Here’s a little quiz. Try to guess whom I am describing:

  • As governor, he signed into law his state’s first personal and corporate income taxes.
  • As governor, his state advanced civil rights in public employment, government contracting and public accommodations.
  • As governor, his state increased spending on education substantially and developed a comprehensive system of public colleges and universities.
  • As governor, his state greatly expanded benefits for the poor and the unemployed.
  • His wife ran for the U.S. Senate as a pro-choice candidate.

This left-wing Democrat is none other than George W. Romney, Mitt’s father, who served as a Republican governor of Michigan from 1963 to 1969. George also was a well-off, successful industrialist, having served as Chairman and Chief Executive Officer of the American Motors Corporation in the 1950s and early-1960s.

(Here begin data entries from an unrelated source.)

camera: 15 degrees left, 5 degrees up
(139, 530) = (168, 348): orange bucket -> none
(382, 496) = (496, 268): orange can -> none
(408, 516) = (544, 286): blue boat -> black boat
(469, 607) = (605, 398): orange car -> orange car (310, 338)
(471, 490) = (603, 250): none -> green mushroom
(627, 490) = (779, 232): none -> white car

George Romney was one of a handful of Republican politicians in the 1950s and 1960s that tried to bring the party into the modern world. Robert Reich put it best:

In the late 1950s and 1960s, the Republican Party had a brief flirtation with the twentieth century. Mark Hatfield of Oregon, Jacob Javits and Nelson Rockefeller of New York, Margaret Chase Smith of Maine, and presidents Dwight Eisenhower and Richard Nixon lent their support to such leftist adventures as Medicare and a clean environment. Eisenhower pushed for the greatest public-works project in the history of the United States — the National Defense Highway Act, which linked the nation together with four-lane (and occasionally six-lane) Interstate highways.

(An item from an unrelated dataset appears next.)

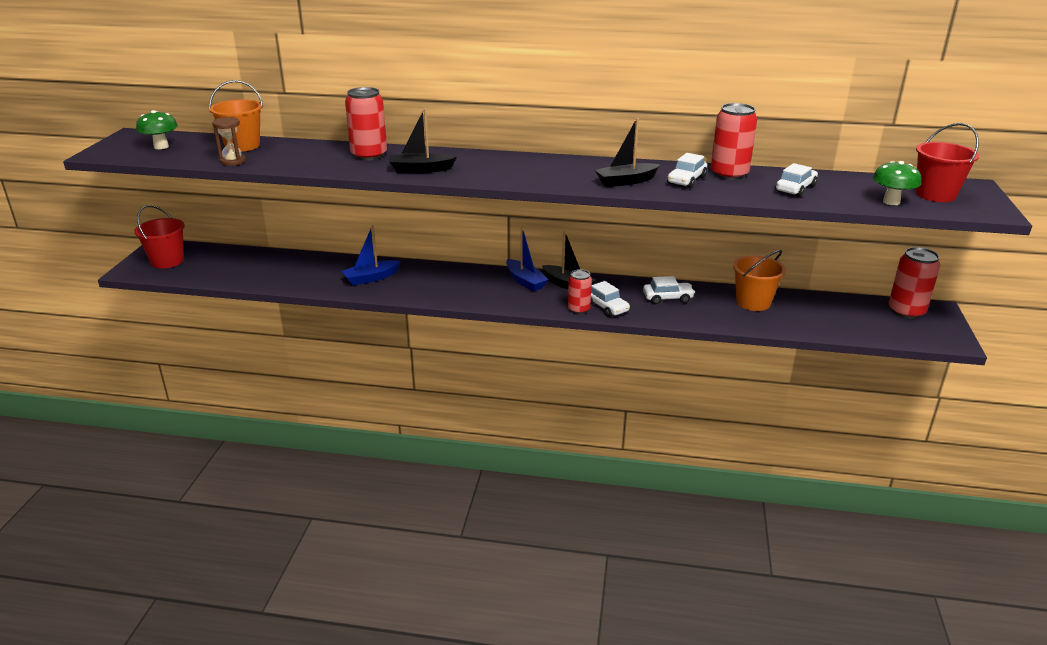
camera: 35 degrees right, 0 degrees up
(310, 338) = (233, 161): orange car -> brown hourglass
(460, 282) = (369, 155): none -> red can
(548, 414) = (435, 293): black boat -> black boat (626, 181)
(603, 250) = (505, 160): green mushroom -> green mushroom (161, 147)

Public works, health care, the environment, civil rights, public education, and unemployment benefits — all supposedly part of the left-wing agenda but all supported by the leading Republicans of four-to-five decades ago. George Romney went on to lead the Department of Housing and Urban Development, where he worked to expand federally financed public housing.

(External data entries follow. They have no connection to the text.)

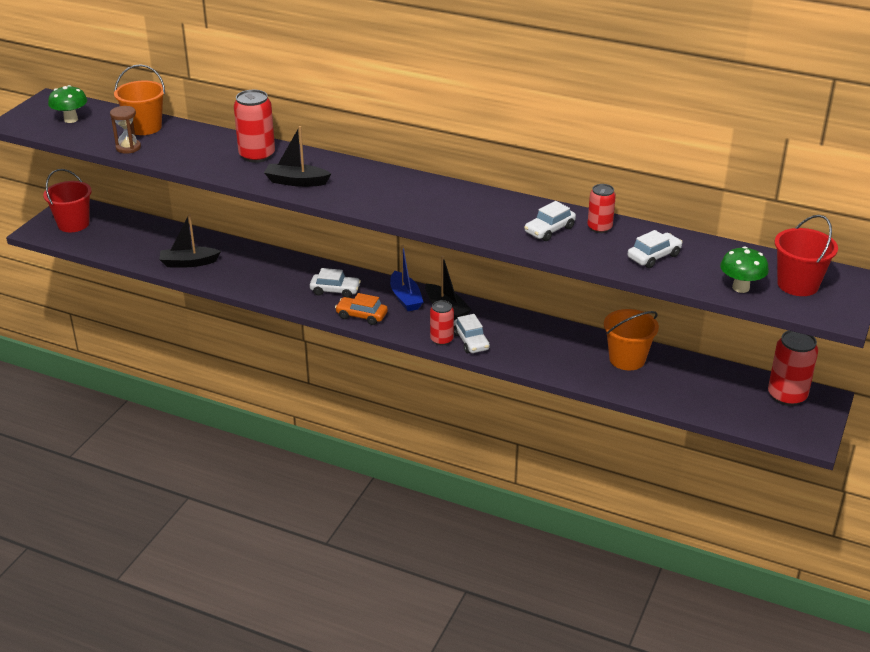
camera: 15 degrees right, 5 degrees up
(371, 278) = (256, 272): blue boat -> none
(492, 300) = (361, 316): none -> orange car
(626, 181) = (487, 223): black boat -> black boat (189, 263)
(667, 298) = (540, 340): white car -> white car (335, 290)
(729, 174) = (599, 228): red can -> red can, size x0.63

By contrast, the GOP’s 2012 presidential campaign is about pushing suffering as a virtue because it supposedly builds character, it saves money, and, if successful, it would cut the size of the Federal government:

  • Newt Gingrich says that child labor laws are “truly stupid” and that children should work as janitors to build their work ethic.
  • George Romney’s son, Mitt, says that Medicaid — “our health care program for the poor” — should be cut substantially to avoid mandatory cuts in defense spending:

So there you have it, the legacy of one of the Republican Party’s leading lights from its more civilized past, when it flirted ever-so-briefly with modernity and public responsibility. Now, its every person for his or herself. As for the poor, the unemployed, and for those that can’t afford health care in 2011, well, “suffering is part of life and it’s not a bad thing.”